→ **Brief**: Could you set down every entry exactly as it stands, without the images?

→ **Stored data**:

####################

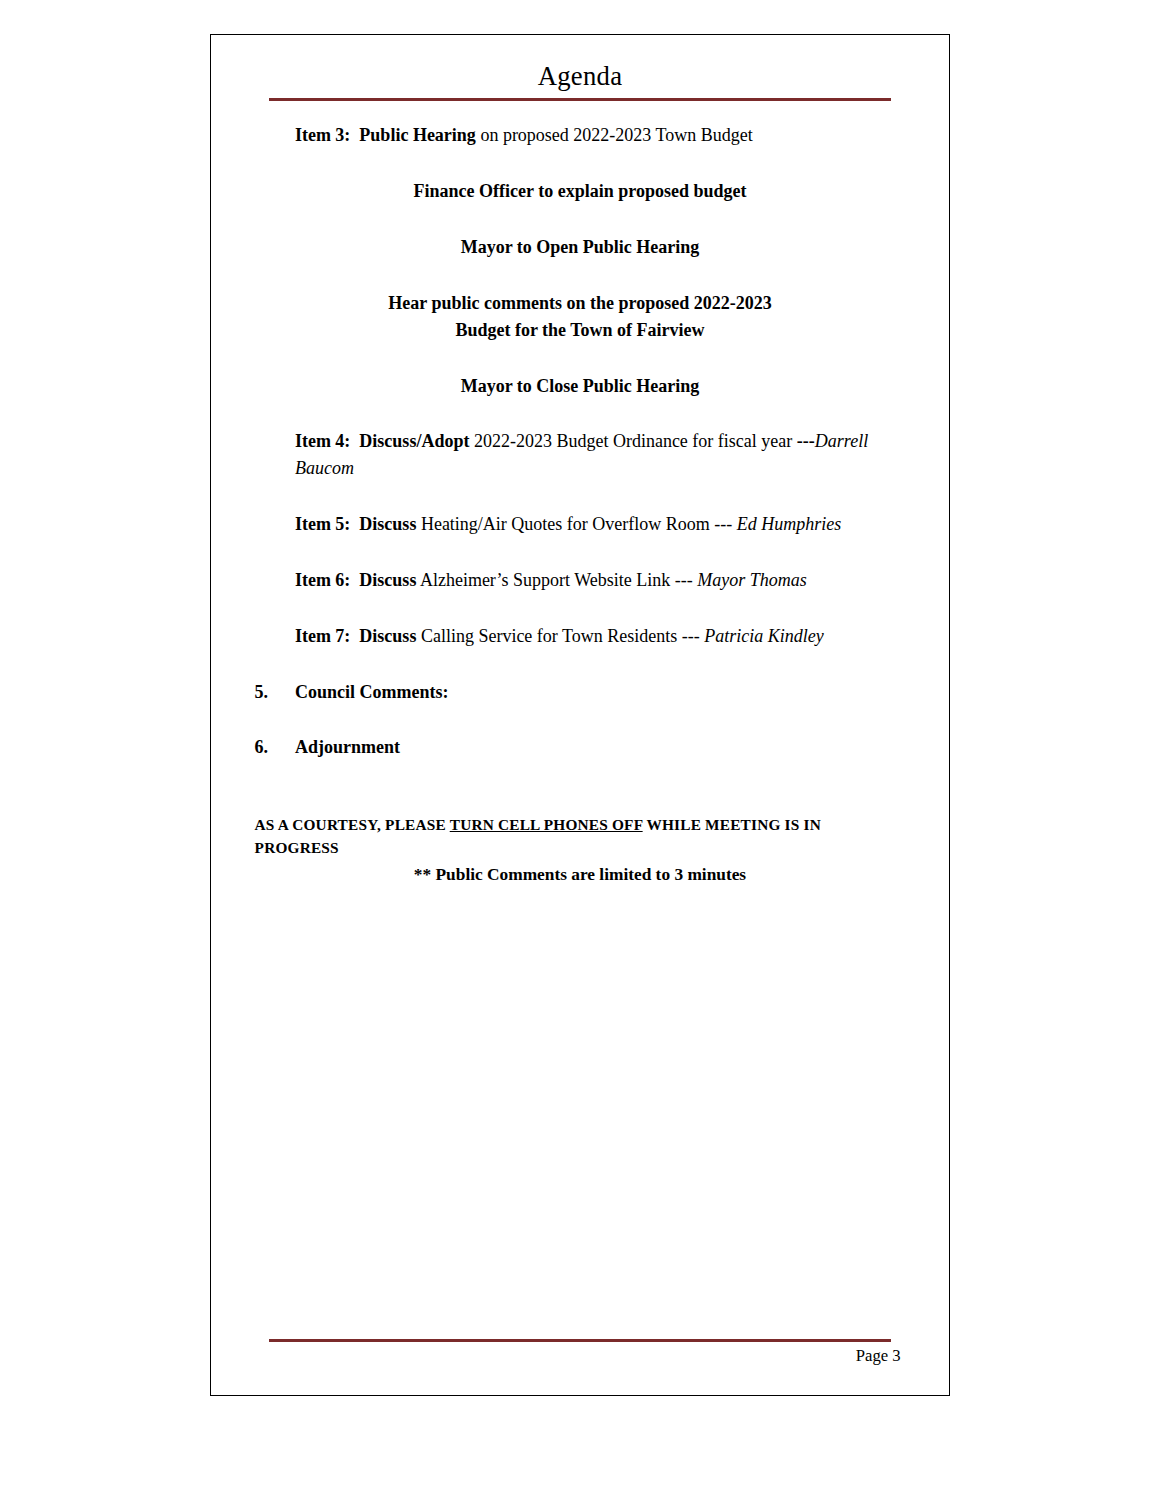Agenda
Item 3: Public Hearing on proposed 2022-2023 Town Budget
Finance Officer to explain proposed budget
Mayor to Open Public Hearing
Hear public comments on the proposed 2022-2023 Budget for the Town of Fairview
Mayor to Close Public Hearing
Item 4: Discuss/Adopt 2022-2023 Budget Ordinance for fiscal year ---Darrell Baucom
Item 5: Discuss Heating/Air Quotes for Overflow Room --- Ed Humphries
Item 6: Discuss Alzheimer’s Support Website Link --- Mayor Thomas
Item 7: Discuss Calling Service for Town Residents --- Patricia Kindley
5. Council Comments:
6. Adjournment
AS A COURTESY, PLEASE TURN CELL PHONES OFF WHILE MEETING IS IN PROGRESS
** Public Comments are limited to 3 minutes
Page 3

####################

→ **Your response**:
Agenda
Item 3: Public Hearing on proposed 2022-2023 Town Budget
Finance Officer to explain proposed budget
Mayor to Open Public Hearing
Hear public comments on the proposed 2022-2023 Budget for the Town of Fairview
Mayor to Close Public Hearing
Item 4: Discuss/Adopt 2022-2023 Budget Ordinance for fiscal year ---Darrell Baucom
Item 5: Discuss Heating/Air Quotes for Overflow Room --- Ed Humphries
Item 6: Discuss Alzheimer’s Support Website Link --- Mayor Thomas
Item 7: Discuss Calling Service for Town Residents --- Patricia Kindley
5. Council Comments:
6. Adjournment
AS A COURTESY, PLEASE TURN CELL PHONES OFF WHILE MEETING IS IN PROGRESS
** Public Comments are limited to 3 minutes
Page 3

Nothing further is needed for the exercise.